DEED Commissioner Deena Bishop said that while these changes may lower expectations for proficiency, it does not mean that Alaska’s standards are now subpar. It’s just that Alaska is not at the top, but at least remains in the top third.

At one point in Alaska history, Alaska students were at the top in national standardized tests. In the 1990s, only rural schools were consistently showing student performance in the 25th to 30th percentiles. Since the 1990s, the proficiency has steadily dropped in all Alaska schools, and now Alaska has some of the worst test scores in the nation.

In the fall of 2022 results of the National Assessment of Educational Progress (NAEP), also known as the Nation’s Report Card showed that nationwide, U.S. averages in fourth-grade mathematics wiped out all incremental gains made since 2005, and fourth-grade reading since 1992. 

The Alaska Policy Forum has been documenting Alaska school performance for years.

Alaska experienced alarming decreases in mathematics since 2019, the NAEP scores showed, according to APF.

“Fourth graders dropped six points in mathematics, and eighth graders dropped four points. Every 10 points on the NAEP represent roughly one year of learning. By that rule of thumb, Alaska’s fourth graders lost more than half a year of math learning, while eighth graders lost nearly as much,” wrote Sarah Montalbano, a researcher and writer for the Alaska-based public policy think tank.

What’s more, “reading scores are still approximately a full year of learning behind the national average, and 2.1 years behind Florida, which was third in fourth-grade reading. Only 28% of Alaska’s fourth graders were proficient in mathematics, and only 24% were proficient in reading in 2022.”  

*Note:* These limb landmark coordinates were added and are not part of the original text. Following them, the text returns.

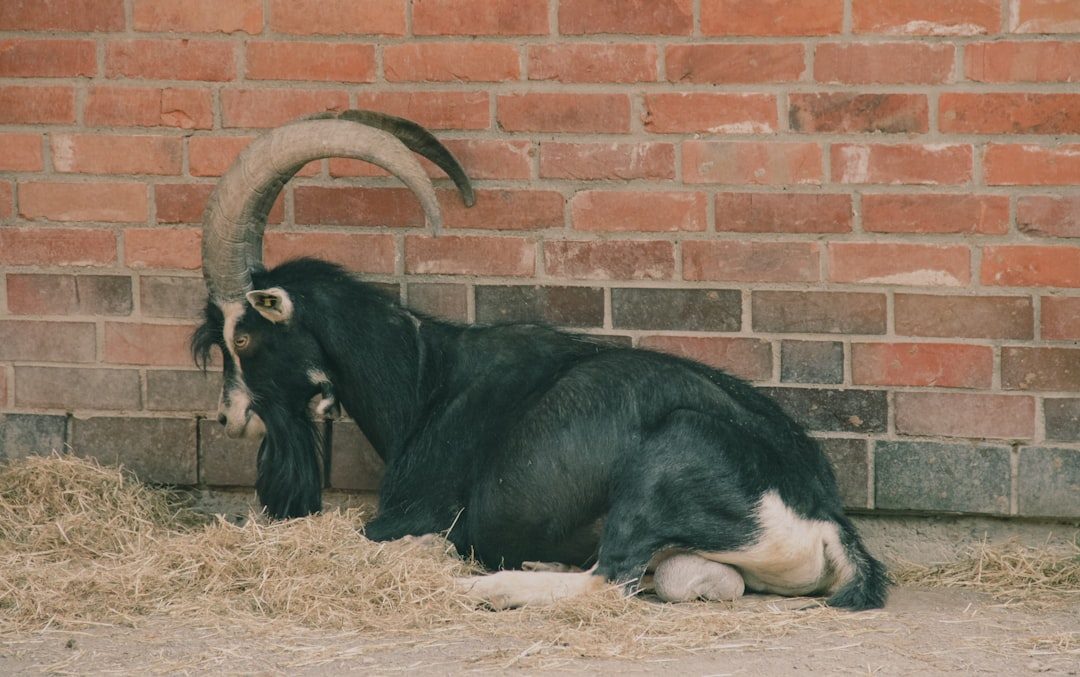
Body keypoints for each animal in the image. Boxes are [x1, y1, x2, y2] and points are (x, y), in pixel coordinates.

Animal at [193, 110, 889, 611]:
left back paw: (482, 585)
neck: (427, 380)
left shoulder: (411, 511)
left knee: (609, 579)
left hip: (668, 461)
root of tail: (827, 521)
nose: (229, 419)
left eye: (243, 338)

According to APF’s Montalbano:

“Alaska has changed its standardized assessments several times during the time frame examined here. During the five years between the 2009-2010 school year and the 2013-2014 school year, the paper-based Standards Based Assessment (SBA) was administered to students grades 3-10 with exams in reading, writing, and math.”

In the 2014-2015 school year, Alaska adopted the Alaska Measures of Progress, a computerized assessment and combined reading and writing into an English Language Arts assessment. The assessment was canceled in the 2015-2016 school year due to “repeated technical disruptions” that rendered the test invalid.

That assessment was replaced by the Performance Evaluation for Alaska’s Schools (PEAKS) in the 2016-2017 school year. PEAKS was canceled in the 2019-2020 school year due to the Covid-19 pandemic’s abrupt closure of schools in the spring of 2020. Finally, the Alaska System of Academic Readiness (AK STAR) was implemented in the 2021-2022 school year, Montalbano wrote.

The decision to revise the cut scores for student proficiency in Alaska reflects another pivotal moment in an ongoing national debate on the levels of expectation Americans should have for their publicly funded education system.